Metro

Former Sea Gate cop files racial discrimination suit

A former patrol officer on the Sea Gate police department – a tiny force serving the private, largely Orthodox Jewish community on Coney Island – has filed a federal racial discrimination suit.

Christopher Simmons, who is black, says his problem began when he was performing crowd control duties during a building fire in the gated community on April 15, 2009.

Simmons says that after he kept the president of the Sea Gate Association from crossing a police line intended to keep bystanders out of danger, the angry official called him a “Schwartze” – a German or Yiddish word meaning “black” and used derogatorily.

Following that incident, Simmons claims that he became the target of a series of complaints within the police department.

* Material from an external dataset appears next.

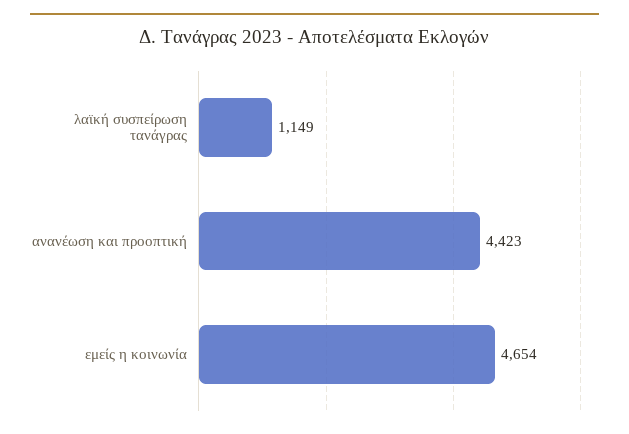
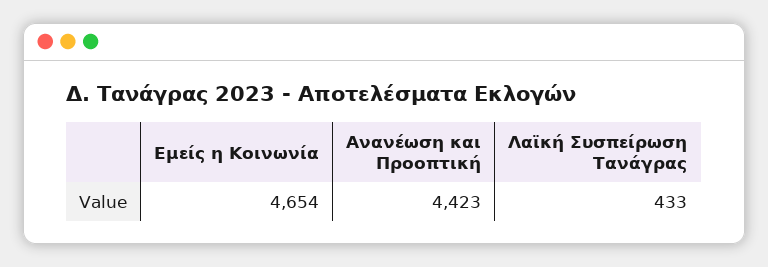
λαϊκή συσπείρωση τανάγρας: 1149 -> 433

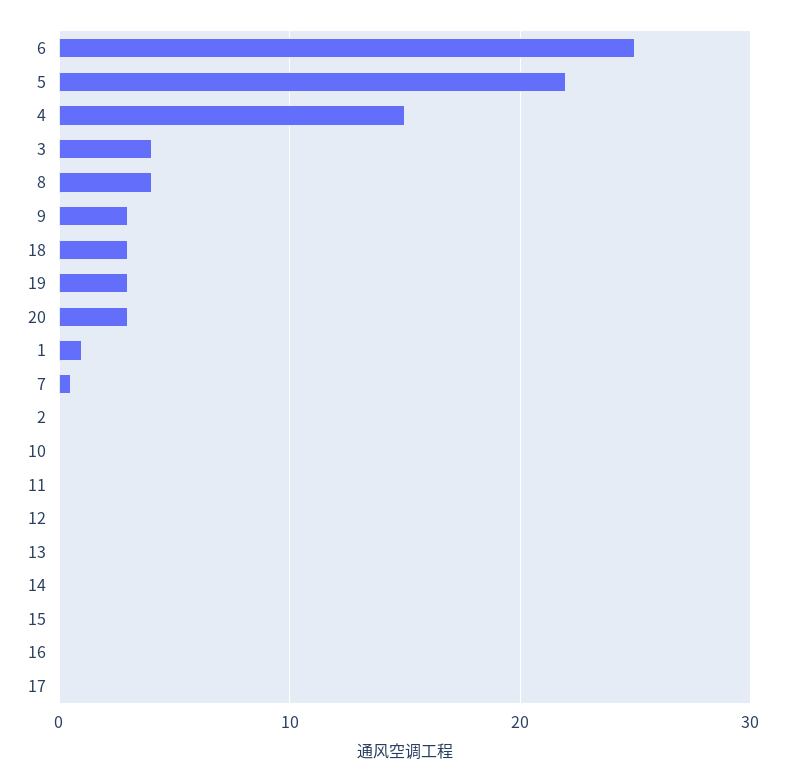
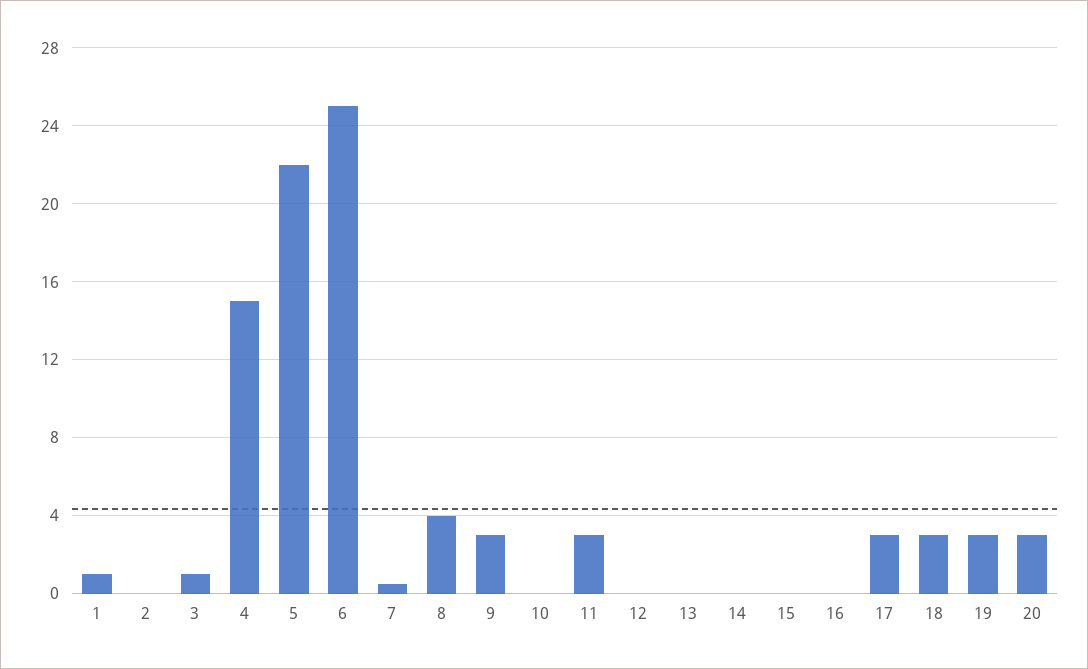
3: 4 -> 1
11: 0 -> 3
17: 0 -> 3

He was reprimanded for sleeping in his patrol car on two separate occasions, charged with insubordination after failing to lock a file cabinet, and accused of accessing computer information without authorization.

He claims that he was targeted for racial reasons after making a complaint about his mistreatment to the New York state Division of Human Rights.

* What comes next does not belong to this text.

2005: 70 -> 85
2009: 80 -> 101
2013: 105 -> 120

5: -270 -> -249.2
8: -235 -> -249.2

Eventually he was fired by the police force in early 2011.

Simmons’s suit in Brooklyn federal court names the Sea Gate Association in Brooklyn and seeks unspecified damages.

Jeffrey Fortunato, Sea Gate’s police chief, said he conducted an internal probe into the fire scene incident and established that other nearby officers did not hear any racists remarks.

“Two were in earshot and heard nothing,” Fortunato said.

The chief noted that minorities comprise about 75 percent of Sea Gate’s police ranks and that Simmons’ problems had nothing to do with bigotry.

“He was written up by numerous supervisors for serious violations,” the chief said.